In Shreve's Stochastic Calculus in Finance, the Markov property is defined as
Definition 2.3.6. Let $(\Omega,\mathcal F,P)$ be a probability space, let $T$ be a fixed positive number, and let $\mathcal F(t), 0 \leq t \leq T$, be a filtration of sub-$\sigma$-algebras of $\mathcal F$. Consider an adapted stochastic process $X(t), 0 \leq t \leq T$. Assume that for all $0 \leq s \leq t \leq T$ and for every nonnegative, Borel-measurable function $f$, there is another Borel-measurable function $g$ such that $$E(f(X(t))| \mathcal F(s))=g(X(s)). (2.3.29)$$ Then we say that the $X$ is a Markov process.

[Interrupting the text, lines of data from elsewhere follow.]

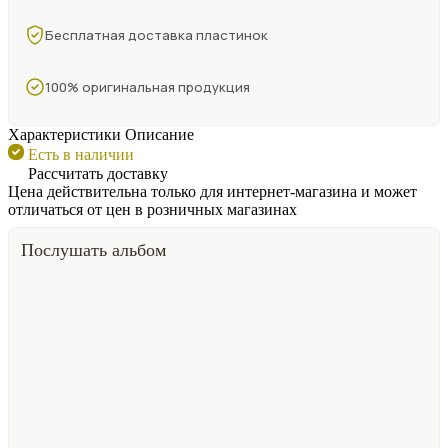
Бесплатная доставка пластинок
100% оригинальная продукция
Характеристики
Описание
Есть в наличии
Рассчитать доставку
Цена действительна только для интернет-магазина и может
отличаться от цен в розничных магазинах
Послушать альбом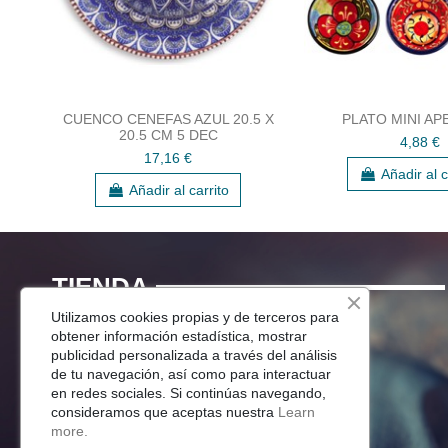
CUENCO CENEFAS AZUL 20.5 X
PLATO MINI AP
20.5 CM 5 DEC
4,88 €
17,16 €
Añadir al c
Añadir al carrito
TIENDA
Utilizamos cookies propias y de terceros para
Menaje Mesa
obtener información estadística, mostrar
publicidad personalizada a través del análisis
Para Tu Cocina
de tu navegación, así como para interactuar
Decoracion
en redes sociales. Si continúas navegando,
Jardín
consideramos que aceptas nuestra
Learn
more.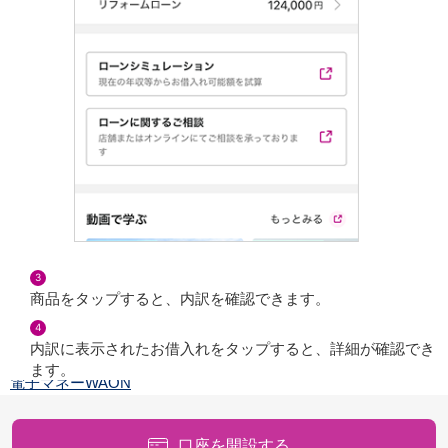
通帳アプリ
イオン銀行PayB
イオングループアプリ
iAEON
AEON Pay
支払・入金・サービス
支払・入金
TOP
AEON Pay
口座振替サービス
自動入金サービス
WEB即時決済サービス
スマホ決済アプリ
3
公営競技
商品をタップすると、内訳を確認できます。
サービス
4
Myステージ
内訳に表示されたお借入れをタップすると、詳細が確認でき
相続・税務のご相談
ます。
電子マネーWAON
セキュリティ
インボイス
口座を開設する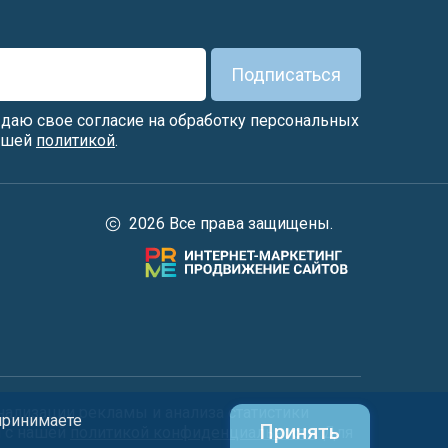
Подписаться
я даю свое согласие на обработку персональных
нашей
политикой
.
2026 Все права защищены.
нализации рекламы и анализа статистики
 принимаете
Принять
и с нашей
политикой конфиденциальности
. Для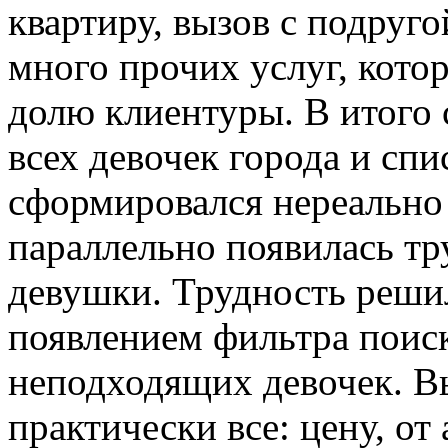
квартиру, вызов с подруг
много прочих услуг, кот
долю клиентуры. В итого 
всех девочек города и сп
сформировался нереально
параллельно появилась тр
девушки. Трудность реши
появлением фильтра поиск
неподходящих девочек. В
практически все: цену, от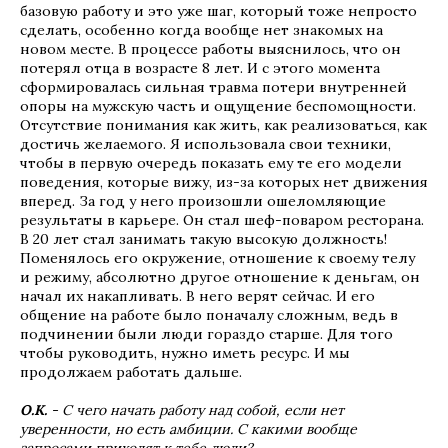
базовую работу и это уже шаг, который тоже непросто
сделать, особенно когда вообще нет знакомых на
новом месте. В процессе работы выяснилось, что он
потерял отца в возрасте 8 лет. И с этого момента
сформировалась сильная травма потери внутренней
опоры на мужскую часть и ощущение беспомощности.
Отсутствие понимания как жить, как реализоваться, как
достичь желаемого. Я использовала свои техники,
чтобы в первую очередь показать ему те его модели
поведения, которые вижу, из-за которых нет движения
вперед. За год у него произошли ошеломляющие
результаты в карьере. Он стал шеф-поваром ресторана.
В 20 лет стал занимать такую высокую должность!
Поменялось его окружение, отношение к своему телу
и режиму, абсолютно другое отношение к деньгам, он
начал их накапливать. В него верят сейчас. И его
общение на работе было поначалу сложным, ведь в
подчинении были люди гораздо старше. Для того
чтобы руководить, нужно иметь ресурс. И мы
продолжаем работать дальше.
О.К.
- С чего начать работу над собой, если нет
уверенности, но есть амбиции. С какими вообще
запросами приходят к тебе люди?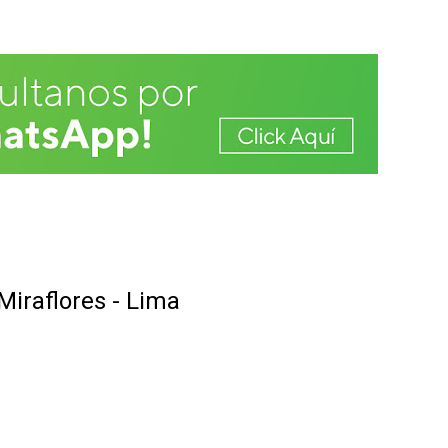
 Miraflores - Lima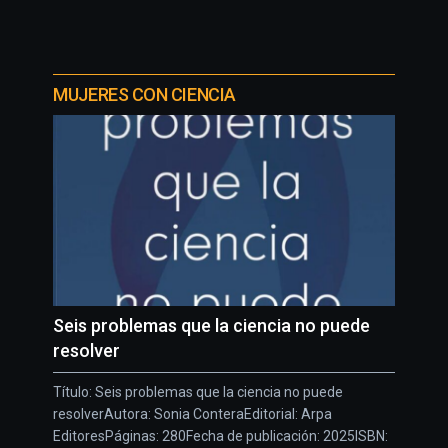
MUJERES CON CIENCIA
Seis problemas que la ciencia no puede
resolver
Título: Seis problemas que la ciencia no puede
resolverAutora: Sonia ConteraEditorial: Arpa
EditoresPáginas: 280Fecha de publicación: 2025ISBN: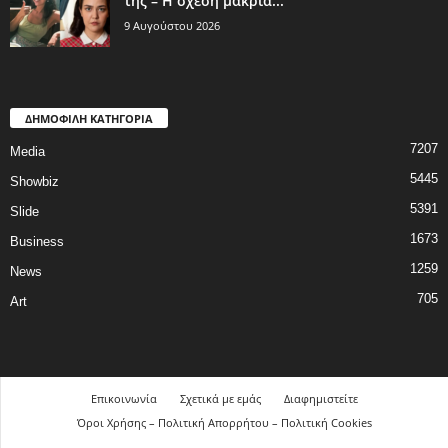
της – Η σχέση μακριά...
9 Αυγούστου 2026
ΔΗΜΟΦΙΛΗ ΚΑΤΗΓΟΡΙΑ
7207
Media
5445
Showbiz
5391
Slide
1673
Business
1259
News
705
Art
Επικοινωνία
Σχετικά με εμάς
Διαφημιστείτε
Όροι Χρήσης – Πολιτική Απορρήτου – Πολιτική Cookies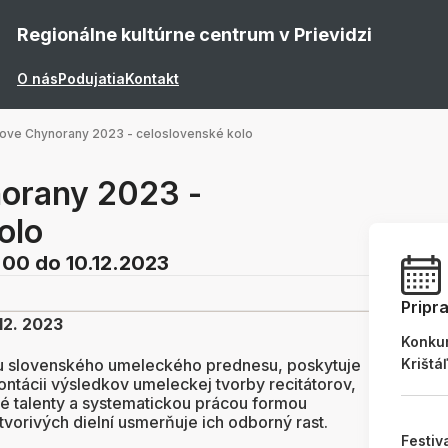
Regionálne kultúrne centrum v Prievidzi
O nás
Podujatia
Kontakt
ove Chynorany 2023 - celoslovenské kolo
orany 2023 -
olo
:00
do 10.12.2023
Pripr
12. 2023
Konku
oju slovenského umeleckého prednesu, poskytuje
Krištá
ontácii výsledkov umeleckej tvorby recitátorov,
ké talenty a systematickou prácou formou
vorivých dielní usmerňuje ich odborný rast.
Festiv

That is different from the Markov property I learned before, which was defined directly for the conditional distributions of a stochastic process: the conditional distribution of future state given the past and present states is equal to the conditional distribution of the future state given the past.
Are Shreve's definition and the one I learned before equivalent, because of Riesz representation theorem which states the equivalence between measures and integrals relative to the measures?
Is it always possible to apply Riesz representation theorem to rephrase statements about measures equivalently into statements about their integrals?
In Shreve's book, $g$ is said to be dependent on $s$, but I think it also depends on $t$ because the RHS of the equation depends on both $s$ and $t$. Am I correct?